A spokesman for a pro-family organization says the U.S. needs to communicate with the people of central and eastern Europe that America is "with them" on issues of life and liberty.
Travis Weber, director of the Center for Religious Liberty at the Family Research Council, just returned from a trip to Slovakia and other nations where he met with pastors about the religious freedom issues Americans are facing today in the United States.
"Some of the same cultural threats that we've dealt with regarding religious freedom, LGBT issues, [and] same-sex marriage – those issues are not there yet, but they could be coming there," Weber told the Washington Watch radio program Tuesday. "These pastors want to be engaged and understand the issues so they can be informed."
Weber noted that the U.S. was admired by countries in the region after the Berlin Wall came down and the Soviet Union went away.

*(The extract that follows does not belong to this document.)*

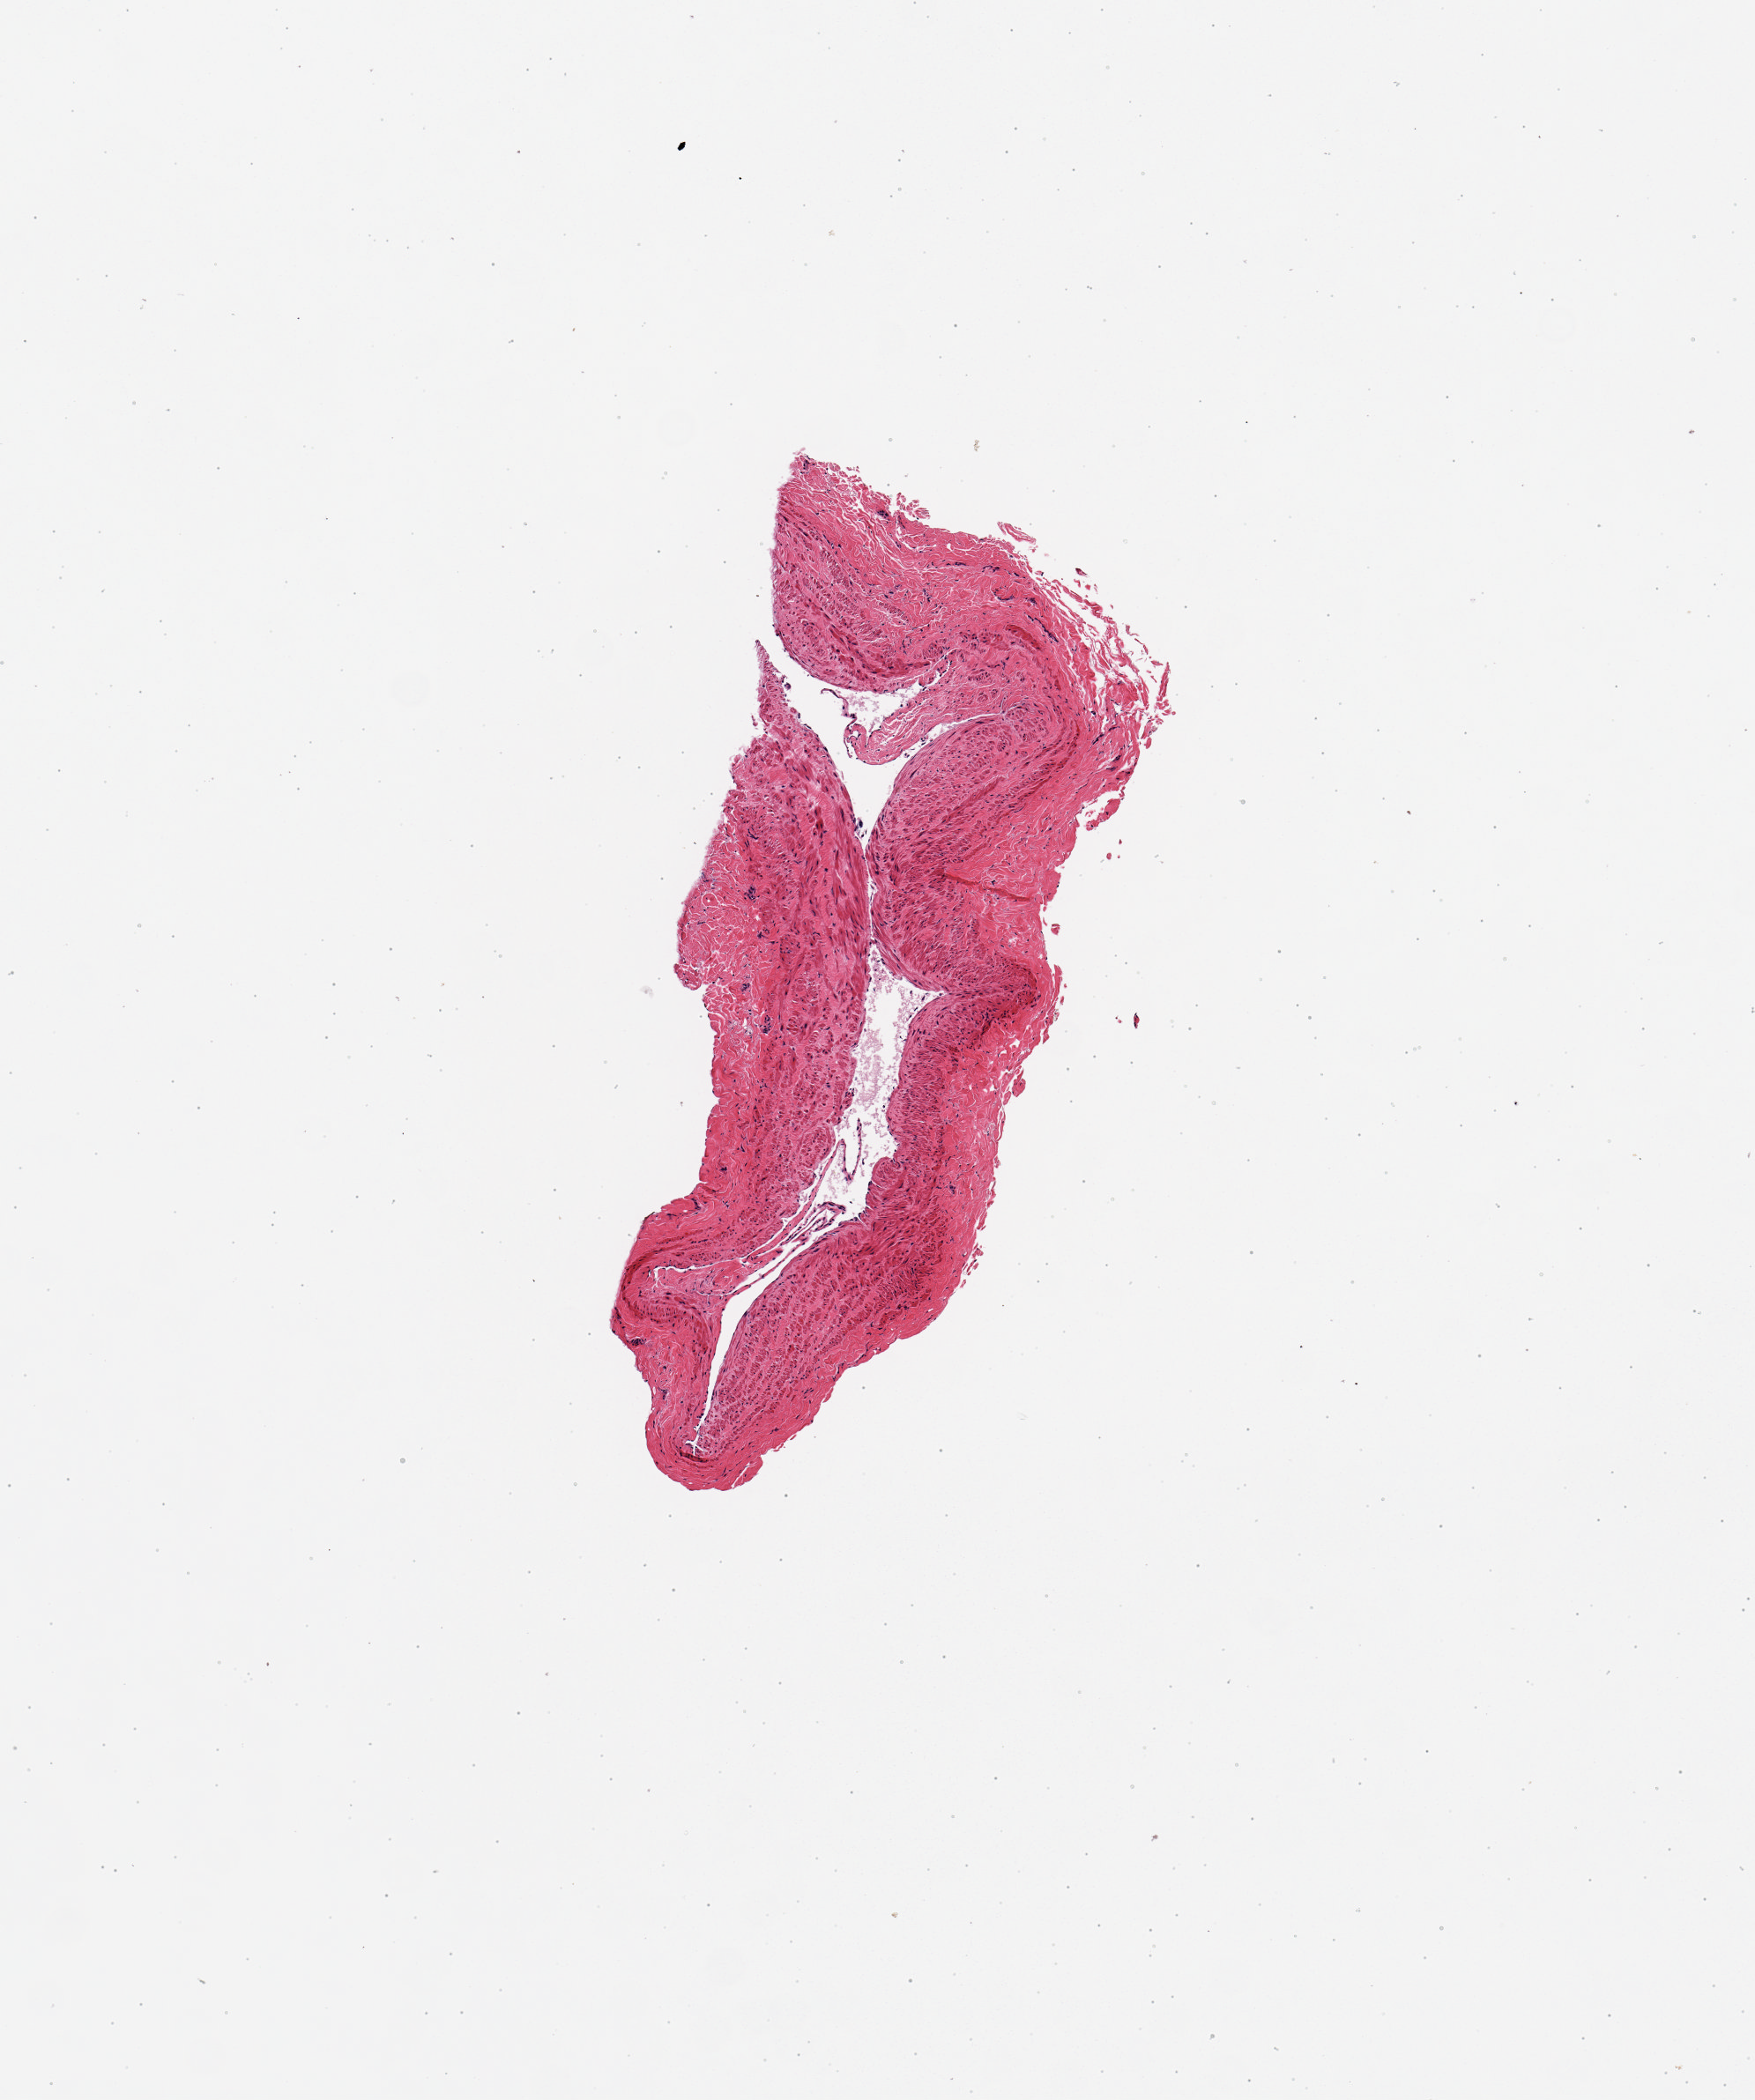
Hematoxylin and eosin (H&E) whole-slide image, low-resolution overview of the scanned area, about 3.9 x 4.7 mm; PAXgene-fixed paraffin-embedded (PFPE) section; section of tibial artery (target tissue); tissue donor sample. Donor sex: male.
* reviewer comment on this tissue sample: 1 piece; well trimmed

"More recently – and we saw this under the Obama administration – the United States took progressive liberal positions on sexuality that were at odds with the makeup of those countries – Poland, Slovakia, Hungary, and others – and [used] our ambassadors to push these values on these countries," he continued.
According to Weber, that led to some distrust and questions in those countries as to whether the United States was on their side – while at the same time, Russian President Vladimir Putin was "wooing" them as a protector of family values.
"This a major problem," Weber warned. "The United States needs to communicate with these people that we are with them on supporting the family and supporting religious freedom."